Einsatz für einen Drogenschutzraum (von links): Rettungsdienst-Einsatzleier Matthias Bonigut, Condrobs-Geschäftsführerein Katrin Bahr, Politiker Andreas Klose (Rosa Liste), Stefan Jagel (Linke), Clara Nitsche (Grüne), Barbara Likus (SPD) sowie Thekla Andresen vom Netzwerk JES und Olaf Ostermann von Condrobs. (Foto: Florian Peljak)

Eine Überdosis erkennen, schneller helfen können, den Suchtkranken Zugang zu Hilfsnetzwerken verschaffen - das sei, so Bahr weiter, "längst überfällig". Schon allein auch deshalb, weil man mehr Drogensüchtige erreichen könne und auch der öffentliche Sozialraum entlastet werde. Drogenabhängige konsumieren in Kellernischen, in Parks, auf Spielplätzen, in Tiefgaragen. In Schutzräumen müssten sie sich nicht verstecken.

250 Drogentote in Bayern. "Und so oft käme man zu spät", sagt Matthias Bonigut, Einsatzleiter im Rettungsdienst. Wie gut wäre es oft, schnell zu wissen, um welche Substanzen es sich handelt. In Schutzräumen wüsste man das. 29 davon gebe es in Deutschland, die gut funktionieren würden. Das bestätigt auch Bahr. "Es ist in zahlreichen Studien erwiesen, dass sie funktionieren". In Frankfurt zum Beispiel. Da gibt es vier. Allein bei 200 Notfällen hat man helfen können. "Sonst wären wieder mehr gestorben", sagt Andresen.

Seit Jahren setzt sich auch Münchens Dritte Bürgermeisterin, Verena Dietl (SPD), für Drogenkonsumräume ein. Immer wieder suche sie, wie sie jüngst der SZ in einem Interview erklärte, das Gespräch mit Bayerns Gesundheitsminister Klaus Holetscheck (CSU). "Die Bayerische Staatsregierung muss ihre dogmatische Verweigerungshaltung in der Drogenpolitik endlich aufgeben."

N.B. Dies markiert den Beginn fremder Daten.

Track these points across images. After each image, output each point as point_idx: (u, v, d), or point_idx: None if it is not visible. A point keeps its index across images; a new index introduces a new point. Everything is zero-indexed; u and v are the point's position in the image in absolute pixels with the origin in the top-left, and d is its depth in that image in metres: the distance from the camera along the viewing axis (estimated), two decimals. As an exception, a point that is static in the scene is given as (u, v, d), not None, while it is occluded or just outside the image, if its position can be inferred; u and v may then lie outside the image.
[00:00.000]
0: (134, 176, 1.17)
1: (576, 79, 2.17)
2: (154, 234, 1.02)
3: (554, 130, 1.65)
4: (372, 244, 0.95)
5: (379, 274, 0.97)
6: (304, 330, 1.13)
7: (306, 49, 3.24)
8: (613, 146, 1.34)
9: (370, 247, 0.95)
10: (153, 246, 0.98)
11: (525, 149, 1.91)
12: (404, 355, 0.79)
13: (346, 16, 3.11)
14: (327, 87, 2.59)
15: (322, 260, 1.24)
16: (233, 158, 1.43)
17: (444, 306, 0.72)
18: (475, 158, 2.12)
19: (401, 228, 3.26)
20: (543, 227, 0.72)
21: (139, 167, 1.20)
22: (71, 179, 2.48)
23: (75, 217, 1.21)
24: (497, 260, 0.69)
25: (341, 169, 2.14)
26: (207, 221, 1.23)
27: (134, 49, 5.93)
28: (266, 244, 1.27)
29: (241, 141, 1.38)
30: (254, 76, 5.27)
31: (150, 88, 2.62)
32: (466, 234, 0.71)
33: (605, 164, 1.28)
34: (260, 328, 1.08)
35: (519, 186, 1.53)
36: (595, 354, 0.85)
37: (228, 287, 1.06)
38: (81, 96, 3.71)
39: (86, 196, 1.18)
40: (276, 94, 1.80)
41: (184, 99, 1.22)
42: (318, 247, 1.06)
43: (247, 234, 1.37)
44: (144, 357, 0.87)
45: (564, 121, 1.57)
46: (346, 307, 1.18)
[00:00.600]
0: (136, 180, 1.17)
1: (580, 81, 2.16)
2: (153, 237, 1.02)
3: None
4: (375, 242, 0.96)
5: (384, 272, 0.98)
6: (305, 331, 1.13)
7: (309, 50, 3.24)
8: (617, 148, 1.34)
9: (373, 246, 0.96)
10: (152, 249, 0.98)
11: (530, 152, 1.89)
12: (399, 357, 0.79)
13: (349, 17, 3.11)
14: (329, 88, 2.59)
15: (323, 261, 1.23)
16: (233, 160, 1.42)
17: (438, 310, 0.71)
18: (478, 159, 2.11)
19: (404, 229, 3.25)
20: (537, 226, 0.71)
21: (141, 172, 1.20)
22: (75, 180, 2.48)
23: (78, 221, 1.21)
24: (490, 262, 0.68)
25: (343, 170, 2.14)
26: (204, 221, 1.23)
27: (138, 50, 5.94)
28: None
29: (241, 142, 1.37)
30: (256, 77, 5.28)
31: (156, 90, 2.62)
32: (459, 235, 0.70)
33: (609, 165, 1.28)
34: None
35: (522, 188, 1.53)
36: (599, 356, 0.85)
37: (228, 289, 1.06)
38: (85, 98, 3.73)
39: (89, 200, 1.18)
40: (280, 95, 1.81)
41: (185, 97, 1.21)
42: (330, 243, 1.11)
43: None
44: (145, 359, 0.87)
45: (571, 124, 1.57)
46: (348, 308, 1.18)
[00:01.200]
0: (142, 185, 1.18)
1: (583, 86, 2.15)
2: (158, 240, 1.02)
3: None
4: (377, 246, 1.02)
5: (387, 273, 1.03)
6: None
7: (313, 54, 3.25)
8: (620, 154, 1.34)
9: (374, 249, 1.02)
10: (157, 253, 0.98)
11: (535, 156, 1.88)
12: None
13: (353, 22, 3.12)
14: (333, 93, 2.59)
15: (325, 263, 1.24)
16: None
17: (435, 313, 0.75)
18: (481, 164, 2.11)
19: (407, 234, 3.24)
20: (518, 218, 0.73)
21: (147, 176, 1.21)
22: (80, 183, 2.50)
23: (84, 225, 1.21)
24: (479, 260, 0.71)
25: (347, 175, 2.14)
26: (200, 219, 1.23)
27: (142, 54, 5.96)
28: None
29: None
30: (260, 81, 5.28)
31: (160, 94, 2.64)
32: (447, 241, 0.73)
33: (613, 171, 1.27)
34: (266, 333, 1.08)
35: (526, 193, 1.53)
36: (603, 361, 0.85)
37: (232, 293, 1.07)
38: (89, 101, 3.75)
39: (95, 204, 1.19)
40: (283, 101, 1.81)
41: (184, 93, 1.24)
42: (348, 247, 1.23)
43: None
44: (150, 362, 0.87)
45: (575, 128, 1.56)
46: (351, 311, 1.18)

Der Internationale Gedenktag für verstorbene Drogengebraucher*innen findet am Freitag von 11.30 bis 13.30 Uhr auf dem Marienplatz statt. Es werden die Namen der Toten verlesen, Organisationen und Suchthilfeeinrichtungen sind vor Ort. In einem Zelt können sich Besucher auch darüber informieren, wie ein Drogenkonsumraum aussehen könnte. "Wir richten es so ein, damit man mal einen Eindruck davon bekommt", sagt Olaf Ostermann.